GIVEN PASSAGE:

=-=-=

I don't read the NON_CUSTODIAL_PARENTS conference, so I don't know just
what its scope is. I would imagine that much of it would also be of interest
to custodial parents, or those like me who share custody.
It's my belief that all parents should at least be exposed to the issues,
as one never knows when one will find themselves in the single parents'
shoes. The questions one asks are universal, and perhaps understanding
them might help prevent some families from breaking up.
There is no "easy way out", especially when children are involved. And
involved they are; often more so than their parents. The children need
help to deal with issues they don't understand, and as always, lots of love.
Steve
|
1011.8 | Be honest but not brutal | SRATGA::SCARBERRY_CI | | Tue Jul 02 1991 20:03 | 22 |
| I remember leaving my marriage,5 yrs ago. There was no telling to do. Our
kids saw the whole detoriation in front of their eyes. Anyway,
they were quite young, 2 & 4 more or less. My little boy took it
very hard. So did my girl, but I don't think it was as evident.

=-=-=

WHAT IS NEEDED:
In the passage above about custody, why does the writer believe all parents should at least be exposed to the issues? Answer in one to three sentences.

DATA SHOWN:
=-=-=

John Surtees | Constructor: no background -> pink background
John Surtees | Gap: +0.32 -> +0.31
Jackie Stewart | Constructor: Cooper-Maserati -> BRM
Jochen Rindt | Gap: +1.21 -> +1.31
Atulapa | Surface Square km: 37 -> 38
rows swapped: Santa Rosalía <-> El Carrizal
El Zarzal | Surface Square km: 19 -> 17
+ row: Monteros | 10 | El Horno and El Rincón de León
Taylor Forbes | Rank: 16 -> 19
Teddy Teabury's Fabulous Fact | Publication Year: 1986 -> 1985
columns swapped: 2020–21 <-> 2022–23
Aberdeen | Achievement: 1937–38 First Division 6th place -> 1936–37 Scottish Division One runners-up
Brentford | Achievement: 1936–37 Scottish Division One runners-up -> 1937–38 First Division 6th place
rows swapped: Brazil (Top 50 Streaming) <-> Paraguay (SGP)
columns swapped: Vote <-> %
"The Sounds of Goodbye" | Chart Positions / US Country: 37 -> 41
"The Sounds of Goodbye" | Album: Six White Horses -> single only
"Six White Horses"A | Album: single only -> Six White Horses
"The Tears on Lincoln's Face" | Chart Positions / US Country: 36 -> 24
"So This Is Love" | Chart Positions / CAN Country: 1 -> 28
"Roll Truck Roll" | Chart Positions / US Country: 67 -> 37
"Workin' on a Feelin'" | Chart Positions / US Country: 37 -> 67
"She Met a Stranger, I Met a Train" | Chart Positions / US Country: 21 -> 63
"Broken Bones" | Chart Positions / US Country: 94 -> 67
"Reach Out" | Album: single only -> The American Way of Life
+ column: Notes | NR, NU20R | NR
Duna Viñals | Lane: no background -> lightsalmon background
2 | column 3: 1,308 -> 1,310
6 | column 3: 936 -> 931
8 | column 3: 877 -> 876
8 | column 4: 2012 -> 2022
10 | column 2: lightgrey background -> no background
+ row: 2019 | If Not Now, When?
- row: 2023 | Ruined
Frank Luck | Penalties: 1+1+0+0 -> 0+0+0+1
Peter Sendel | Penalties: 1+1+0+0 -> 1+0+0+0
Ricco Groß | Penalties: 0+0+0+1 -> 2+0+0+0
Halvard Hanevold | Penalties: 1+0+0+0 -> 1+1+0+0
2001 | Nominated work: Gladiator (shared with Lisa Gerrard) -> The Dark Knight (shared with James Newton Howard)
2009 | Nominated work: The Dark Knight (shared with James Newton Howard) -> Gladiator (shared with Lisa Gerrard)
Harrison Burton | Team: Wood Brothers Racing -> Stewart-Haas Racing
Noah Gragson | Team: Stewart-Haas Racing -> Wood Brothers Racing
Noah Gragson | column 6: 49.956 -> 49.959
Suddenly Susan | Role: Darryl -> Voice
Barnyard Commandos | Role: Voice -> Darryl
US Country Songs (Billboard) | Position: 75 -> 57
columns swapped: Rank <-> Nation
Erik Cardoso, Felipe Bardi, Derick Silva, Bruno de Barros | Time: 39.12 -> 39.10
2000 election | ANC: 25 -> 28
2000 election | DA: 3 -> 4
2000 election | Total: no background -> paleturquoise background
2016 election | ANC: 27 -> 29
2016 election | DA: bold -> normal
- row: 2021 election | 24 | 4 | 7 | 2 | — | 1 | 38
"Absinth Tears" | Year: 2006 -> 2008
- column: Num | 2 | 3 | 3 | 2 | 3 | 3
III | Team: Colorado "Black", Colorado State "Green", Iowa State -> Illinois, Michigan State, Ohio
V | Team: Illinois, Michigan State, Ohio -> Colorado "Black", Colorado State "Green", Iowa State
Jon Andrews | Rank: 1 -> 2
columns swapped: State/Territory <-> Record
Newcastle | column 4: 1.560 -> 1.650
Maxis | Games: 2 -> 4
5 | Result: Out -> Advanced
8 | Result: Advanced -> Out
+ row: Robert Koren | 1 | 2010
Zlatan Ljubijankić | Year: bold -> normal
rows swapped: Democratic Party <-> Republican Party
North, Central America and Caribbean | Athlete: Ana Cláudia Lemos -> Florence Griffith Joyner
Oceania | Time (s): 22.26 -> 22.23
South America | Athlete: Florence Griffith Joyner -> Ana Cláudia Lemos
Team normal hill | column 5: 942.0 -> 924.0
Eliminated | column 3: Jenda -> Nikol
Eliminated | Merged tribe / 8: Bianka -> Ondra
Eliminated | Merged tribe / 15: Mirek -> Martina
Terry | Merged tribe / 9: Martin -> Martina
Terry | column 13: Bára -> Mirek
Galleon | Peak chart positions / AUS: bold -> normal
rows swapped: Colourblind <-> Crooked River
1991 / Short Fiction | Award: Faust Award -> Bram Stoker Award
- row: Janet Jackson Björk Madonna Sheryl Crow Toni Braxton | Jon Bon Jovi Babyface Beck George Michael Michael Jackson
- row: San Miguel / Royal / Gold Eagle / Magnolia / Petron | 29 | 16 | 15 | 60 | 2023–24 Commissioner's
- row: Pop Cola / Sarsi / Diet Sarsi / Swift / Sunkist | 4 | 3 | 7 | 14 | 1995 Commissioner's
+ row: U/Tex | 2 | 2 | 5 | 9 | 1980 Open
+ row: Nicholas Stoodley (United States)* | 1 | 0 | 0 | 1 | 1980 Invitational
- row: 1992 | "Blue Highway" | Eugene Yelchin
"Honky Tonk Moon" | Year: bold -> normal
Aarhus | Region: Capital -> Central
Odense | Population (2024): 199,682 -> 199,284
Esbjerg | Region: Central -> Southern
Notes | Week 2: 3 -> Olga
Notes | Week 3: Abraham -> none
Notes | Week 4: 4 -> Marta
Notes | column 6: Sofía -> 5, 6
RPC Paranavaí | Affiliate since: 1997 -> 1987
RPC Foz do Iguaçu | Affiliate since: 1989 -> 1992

=-=-=

EXERCISE RESULT:
The writer believes this because no one knows when they might end up in a single parent's shoes. The writer adds that the questions involved are universal, and understanding them might help keep some families from breaking up.